RECORDED DATA =
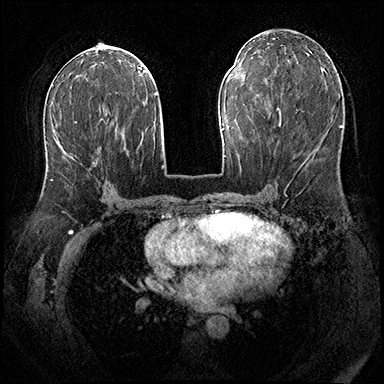
Breast MRI (dynamic contrast-enhanced), one axial slice; position 90 of 200 along the scan axis; dynamic contrast-enhanced series, time point 2 of 8 at this slice position (early post-contrast); 3 T; TE 2.3 ms, TR 4.4 ms; 1 mm slice thickness; 384 × 384 image matrix, field of view 360 × 360 mm. Female patient.
Outlined on this slice (semi-automatically segmented with operator editing):
- enhancing-tissue mask used for the functional tumour volume (all voxels passing the contrast-enhancement thresholds inside the analysis volume; usually the tumour): box from (x=51, y=121) to (x=77, y=181) px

DIRECTIONS FOR THIS TASK = Could you give the material again exactly as it stands, omitting any image?

EXERCISE OUTPUT =
Breast MRI (dynamic contrast-enhanced), one axial slice; position 90 of 200 along the scan axis; dynamic contrast-enhanced series, time point 2 of 8 at this slice position (early post-contrast); 3 T; TE 2.3 ms, TR 4.4 ms; 1 mm slice thickness; 384 × 384 image matrix, field of view 360 × 360 mm. Female patient.
Outlined on this slice (semi-automatically segmented with operator editing):
- enhancing-tissue mask used for the functional tumour volume (all voxels passing the contrast-enhancement thresholds inside the analysis volume; usually the tumour): box from (x=51, y=121) to (x=77, y=181) px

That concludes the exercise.